The first known aerial application of agricultural materials was by John Chaytor, who in 1906 spread seed over a swamped valley floor in Wairoa, New Zealand, using a hot air balloon with mobile tethers. Aerial sowing of seed has continued on a small scale.

[edit] Crop Dusting 1921

The first known use of a heavier than air machine occurred on 3 August 1921 when as the result of advocacy by Dr B.R. Coad, a United States Army Air Service Curtiss JN4 Jenny piloted by John MacReady was used to spread lead arsenate to kill catalpa sphinx caterpillars near Troy, Ohio in the United States. The first commercial operations were attempted in 1924, by the company which subsequently became Delta Air Lines. Use of insecticide and fungicide for crop dusting slowly spread in the Americas and to a lesser extent other nations in the 1930s and 1940s. Crop dusting poisons enjoyed a boom after World War II until the environmental impact of widespread use became clear, particularly after the publishing of Rachel Carson's Silent Spring. According to the US Bureau of Labor and Statistics in 2005, American Crop Dusters earned an average of $63,210 p.a.

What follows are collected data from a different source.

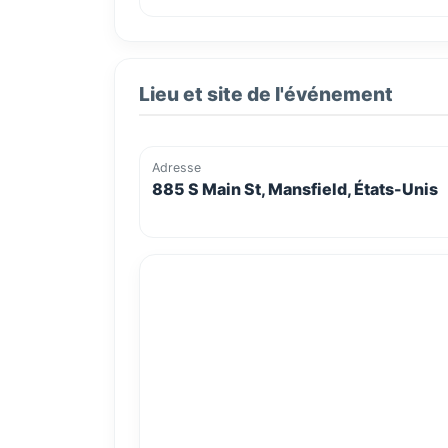
Lieu et site de l'événement
Adresse
885 S Main St, Mansfield, États-Unis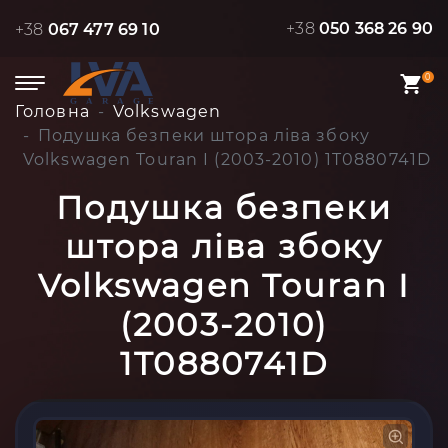
+38
050 368 26 90
+38
067 477 69 10
0
Головна
Volkswagen
Подушка безпеки штора ліва збоку
Volkswagen Touran I (2003-2010) 1T0880741D
Подушка безпеки
штора ліва збоку
Volkswagen Touran I
(2003-2010)
1T0880741D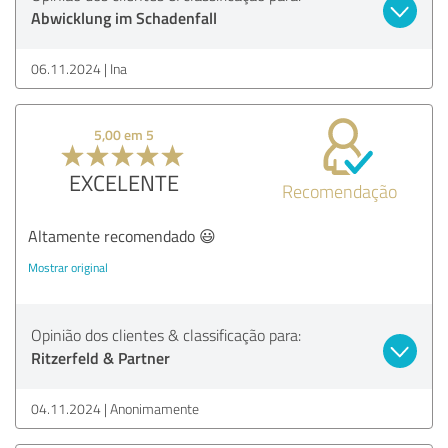
Abwicklung im Schadenfall
06.11.2024
Ina
5,00 em 5
EXCELENTE
Recomendação
Altamente recomendado 😃
Mostrar original
Opinião dos clientes & classificação para:
Ritzerfeld & Partner
04.11.2024
Anonimamente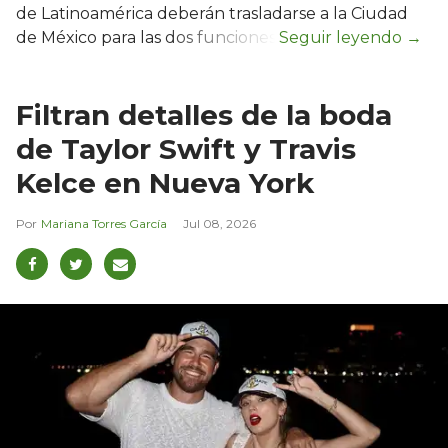
de Latinoamérica deberán trasladarse a la Ciudad
de México para las dos funciones.
Filtran detalles de la boda
de Taylor Swift y Travis
Kelce en Nueva York
Mariana Torres García
Jul 08, 2026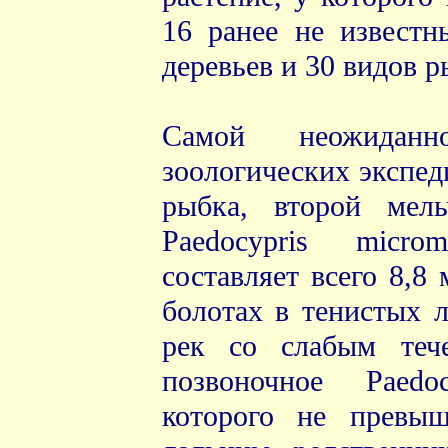
16 ранее не известн
деревьев и 30 видов р
Самой неожидан
зоологических экспед
рыбка, второй мел
Paedocypris micro
составляет всего 8,8
болотах в тенистых л
рек со слабым теч
позвоночное Paedoc
которого не превыш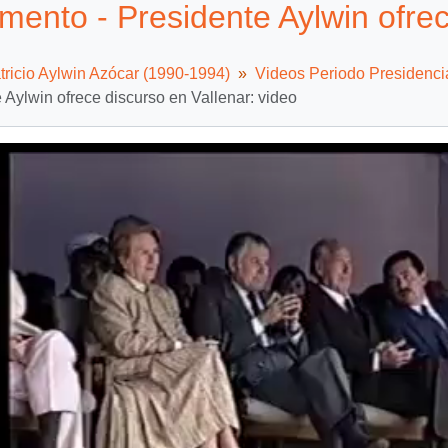
ento - Presidente Aylwin ofrec
tricio Aylwin Azócar (1990-1994)
Videos Periodo Presidenci
 Aylwin ofrece discurso en Vallenar: video
Video
Player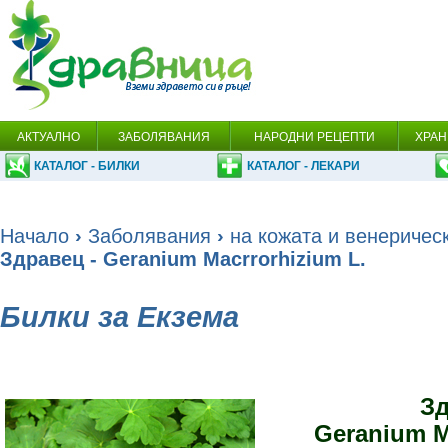
АКТУАЛНО
ЗАБОЛЯВАНИЯ
НАРОДНИ РЕЦЕПТИ
ХРАН
КАТАЛОГ - БИЛКИ
КАТАЛОГ - ЛЕКАРИ
Начало
›
Заболявания
›
на кожата и венеричес
Здравец - Geranium Macrrorhizium L.
Билки за Екзема
З
Geranium M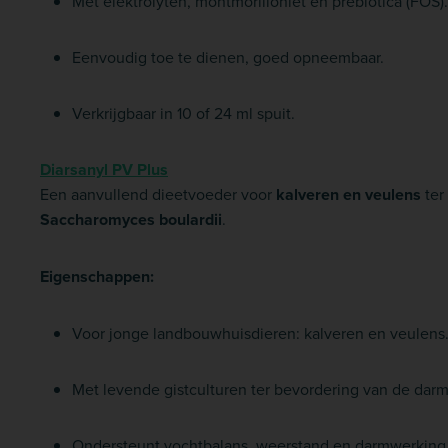
Met elektrolyten, montmorilloniet en prebiotica (FOS).
Eenvoudig toe te dienen, goed opneembaar.
Verkrijgbaar in 10 of 24 ml spuit.
Diarsanyl PV Plus
Een aanvullend dieetvoeder voor
kalveren en veulens
ter
Saccharomyces boulardii
.
Eigenschappen:
Voor jonge landbouwhuisdieren: kalveren en veulens
Met levende gistculturen ter bevordering van de da
Ondersteunt vochtbalans, weerstand en darmwerking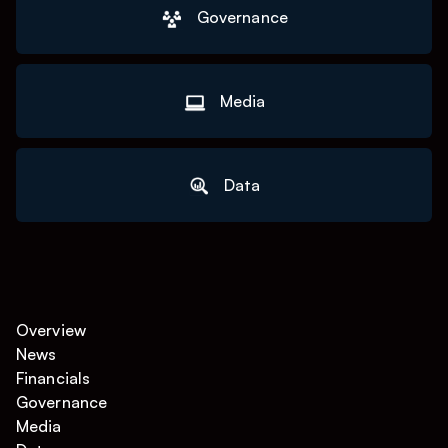
Governance
Media
Data
Overview
News
Financials
Governance
Media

[edit] Top Dressing 1939-1946

Aerial topdressing, the spread of fertilisers such as superphosphate, was developed in New Zealand in the 1940s by members of the Ministry of Public Works and RNZAF lead by Alan Pritchard and Doug Campbell.

[edit] Water Bombing 1952

Aerial firefighting, or water bombing, was tested experimentally by Art Seller's Skyways air services in Canada in 1952 (dropping a mix of water, fertiliser and seed), and established in California in the mid 1950s.